In this text, I will only use the term "sample" to refer to a single output value from an A/D converter, i.e., a small integer number (usually 8 or 16 bits).
Audio data is characterized by the following parameters, which correspond to settings of the A/D converter when the data was recorded. Naturally, the same settings must be used to play the data.
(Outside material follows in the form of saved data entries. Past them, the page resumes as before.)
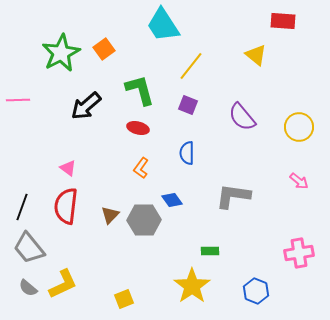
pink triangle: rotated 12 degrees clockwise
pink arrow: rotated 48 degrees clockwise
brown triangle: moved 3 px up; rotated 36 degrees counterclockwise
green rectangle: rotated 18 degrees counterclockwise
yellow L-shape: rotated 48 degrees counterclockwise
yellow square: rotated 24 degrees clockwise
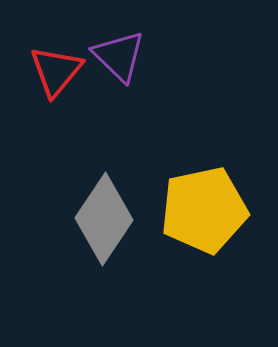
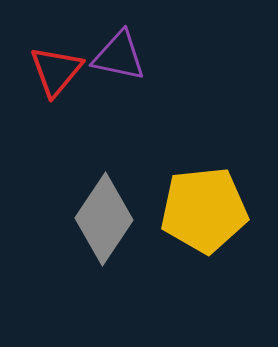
purple triangle: rotated 32 degrees counterclockwise
yellow pentagon: rotated 6 degrees clockwise
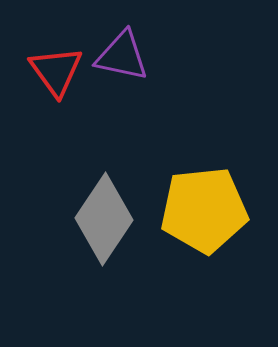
purple triangle: moved 3 px right
red triangle: rotated 16 degrees counterclockwise
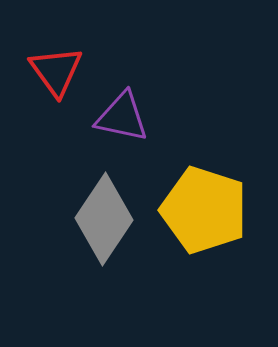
purple triangle: moved 61 px down
yellow pentagon: rotated 24 degrees clockwise
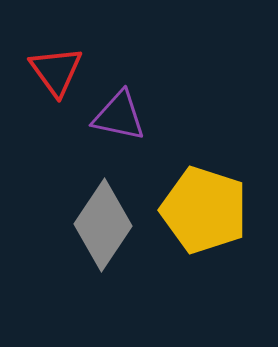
purple triangle: moved 3 px left, 1 px up
gray diamond: moved 1 px left, 6 px down
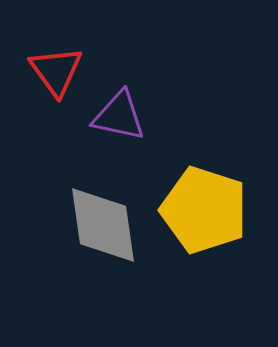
gray diamond: rotated 42 degrees counterclockwise
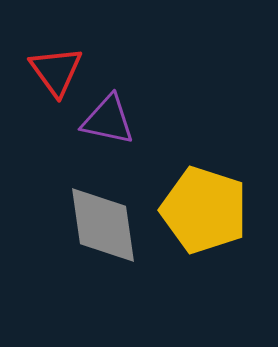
purple triangle: moved 11 px left, 4 px down
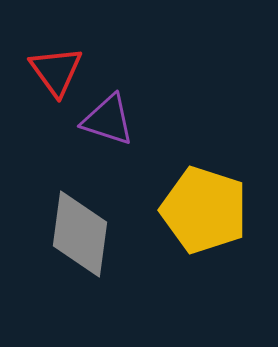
purple triangle: rotated 6 degrees clockwise
gray diamond: moved 23 px left, 9 px down; rotated 16 degrees clockwise
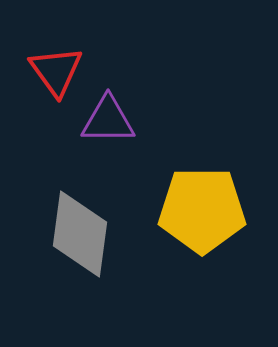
purple triangle: rotated 18 degrees counterclockwise
yellow pentagon: moved 2 px left; rotated 18 degrees counterclockwise
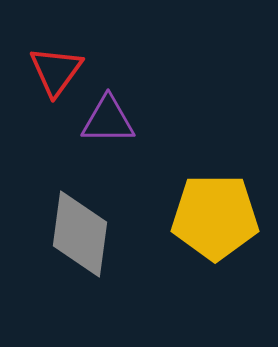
red triangle: rotated 12 degrees clockwise
yellow pentagon: moved 13 px right, 7 px down
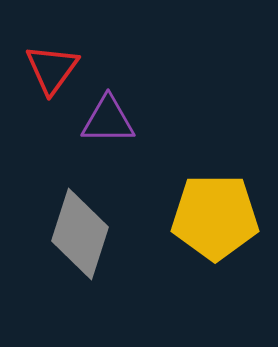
red triangle: moved 4 px left, 2 px up
gray diamond: rotated 10 degrees clockwise
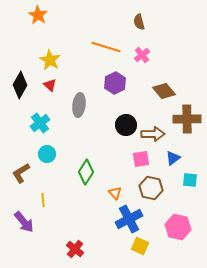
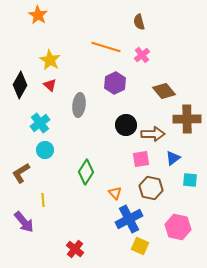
cyan circle: moved 2 px left, 4 px up
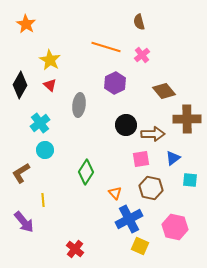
orange star: moved 12 px left, 9 px down
pink hexagon: moved 3 px left
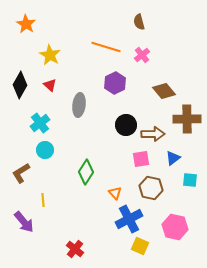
yellow star: moved 5 px up
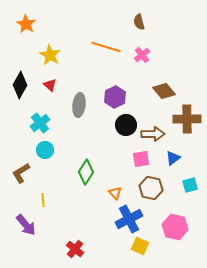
purple hexagon: moved 14 px down
cyan square: moved 5 px down; rotated 21 degrees counterclockwise
purple arrow: moved 2 px right, 3 px down
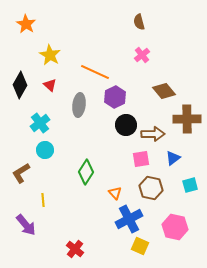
orange line: moved 11 px left, 25 px down; rotated 8 degrees clockwise
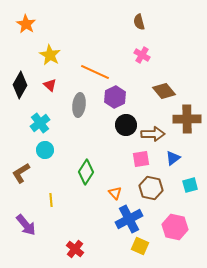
pink cross: rotated 21 degrees counterclockwise
yellow line: moved 8 px right
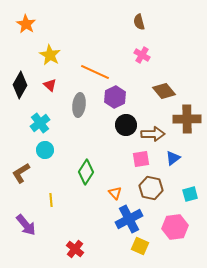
cyan square: moved 9 px down
pink hexagon: rotated 20 degrees counterclockwise
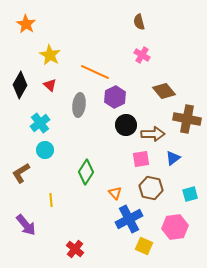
brown cross: rotated 12 degrees clockwise
yellow square: moved 4 px right
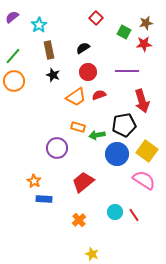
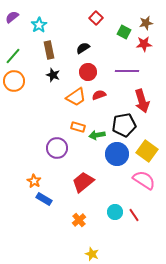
blue rectangle: rotated 28 degrees clockwise
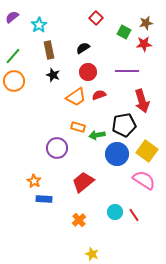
blue rectangle: rotated 28 degrees counterclockwise
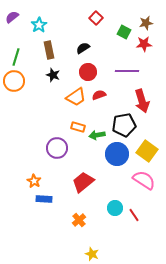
green line: moved 3 px right, 1 px down; rotated 24 degrees counterclockwise
cyan circle: moved 4 px up
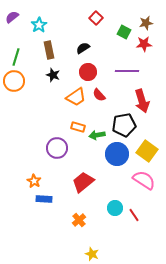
red semicircle: rotated 112 degrees counterclockwise
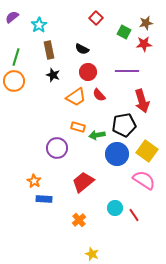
black semicircle: moved 1 px left, 1 px down; rotated 120 degrees counterclockwise
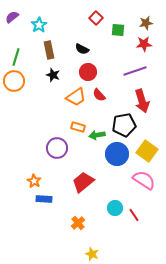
green square: moved 6 px left, 2 px up; rotated 24 degrees counterclockwise
purple line: moved 8 px right; rotated 20 degrees counterclockwise
orange cross: moved 1 px left, 3 px down
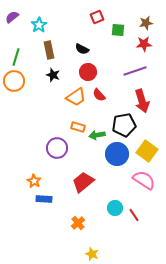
red square: moved 1 px right, 1 px up; rotated 24 degrees clockwise
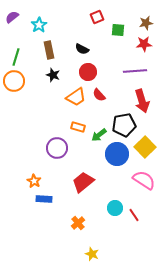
purple line: rotated 15 degrees clockwise
green arrow: moved 2 px right; rotated 28 degrees counterclockwise
yellow square: moved 2 px left, 4 px up; rotated 10 degrees clockwise
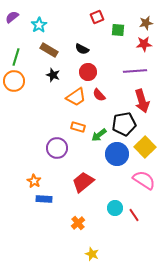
brown rectangle: rotated 48 degrees counterclockwise
black pentagon: moved 1 px up
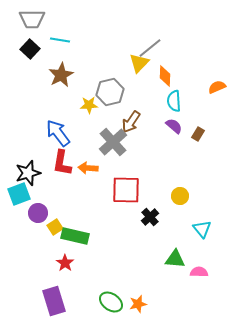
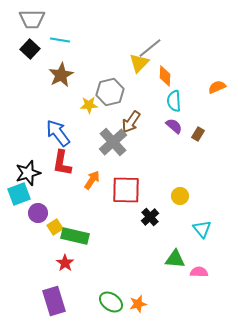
orange arrow: moved 4 px right, 12 px down; rotated 120 degrees clockwise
Approximate sampling rates are often quoted in Hz or kHz ([kilo-] Hertz), however, the politically correct term is samples per second (samples/sec). Sampling rates are always measured per channel, so for stereo data recorded at 8000 samples/sec, there are actually 16000 samples in a second. I will sometimes write 8 k as a shorthand for 8000 samples/sec.
Multi-channel samples are generally interleaved on a frame-by-frame basis: if there are N channels, the data is a sequence of frames, where each frame contains N samples, one from each channel. (Thus, the sampling rate is really the number of *frames* per second.) For stereo, the left channel usually comes first.
The specification of the number of bits for audio in a compressed format, such as u-law samples, is somewhat problematic. u-law samples are logarithmically encoded in 8 bits, like a tiny floating point number; however, their dynamic range is that of 14 bit linear data.
There are various other techniques for encoding linear data in to less bits. See the section Compression Schemes for further information.